I cook breakfast with Steve Malinsky and Nelson Nussbaum at the Ottawa PADS shelter once a month.
It’s not your normal operation. At restaurants like the Hi-Way and the New Chalet, short order cooks come and go, but the patrons return to their favorite table for years. Decades if they’re old timers in town. But at PADS the cooks stay same, at least for our breakfast, while the clientele constantly changes.
The three of us volunteered at PADS before it had a kitchen. When it started in the 90s there were actual pads-portable mattresses that moved from location to location each night of the week. You had to be an organized homeless person to keep track of where to sleep each night. PADS has come a long way.
Our church, Open Table, provides a monthly dinner Sunday evening and breakfast Monday morning. The dinner volunteers tell us how many are at the shelter and what food is available. They look for eggs and orange juice, cheese, sliced bread, potatoes and onions, and breakfast meat. The breakfast crew arrives about 6 a.m. with whatever is missing.

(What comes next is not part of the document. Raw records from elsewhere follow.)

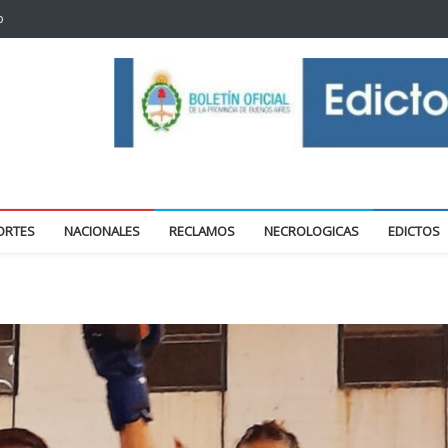
o
oticias locales y regionales
ORTES
NACIONALES
RECLAMOS
NECROLOGICAS
EDICTOS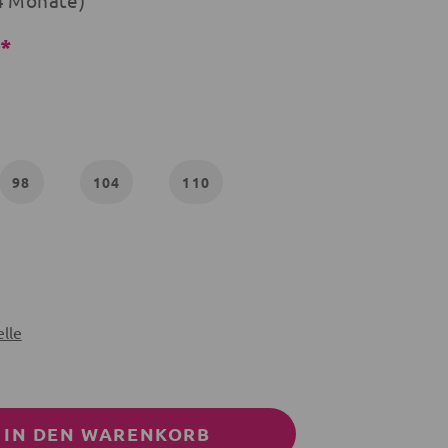
4 Monate)
€*
98
104
110
lle
IN DEN WARENKORB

Sometimes we get help. Gary Reardon asked last month if he could supply us eggs.
“How does 48 sound?”
“60 would be better,” I said.
Monday morning there were two flats of 30 eggs in the fridge with my name on them.

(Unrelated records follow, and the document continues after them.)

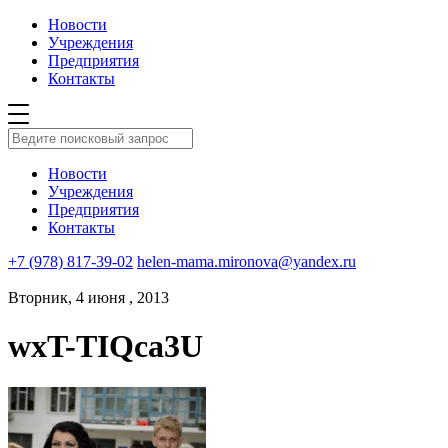
Новости
Учреждения
Предприятия
Контакты
Новости
Учреждения
Предприятия
Контакты
+7 (978) 817-39-02
helen-mama.mironova@yandex.ru
Вторник, 4 июня , 2013
wxT-TIQca3U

I brought a gallon of orange juice and a loaf of bread. Steve brought onions and Nelson brought sausage. He’s partial to breakfast links, maple flavored. They’re a hit, and easy to cook. The shelter had potatoes.
We serve two eggs to order with toast, fried potatoes and onions, and sausage. Not everyone eats eggs, or breakfast for that matter. We always put out cold cereal and milk, donuts if they’re around, but eggs to order are not usually on the menu.
It surprises the residents when Steve asks, “How do you like your eggs?”
“What? However you got them” is a common response.
“No. We make them the way you want.”
Sometimes they’re puzzled.
“Scrambled I guess.”
“You sure? We can make eggs sunny side up, over easy, over hard, poached, cheese omelet.”
If you’re going to scramble eggs you can just as easily let them set up and fold them over some cheese.
Some don’t understand the terms for egg choices. Scrambled has become the default egg order of America. “Not runny” is trending.
We serve them quickly. Eggs from the stove, sausage from one crock pot, potatoes from another, and toast served hot and buttered.
Last time I found some strawberries in the fridge, stemmed and halved them, and put them in a bowl.
“Let’s give them some fruit,” I said. “It’ll look good on the plate.”
A woman who ordered sunny side up and one scrambled for her baby came back with the toddler in her arms. The baby’s face, next to hers, was smeared with red and smiling.
“Thanks so much for the hot breakfast. Can I have more strawberries? They were a first for my daughter. She loved them.”
After the rush, as we cleaned up, I messaged Gary.
“28 breakfasts, 55 eggs. Thanks.”
PADS residents really appreciate a hot breakfast while temporarily sheltered. But what they need, desperately, are homes.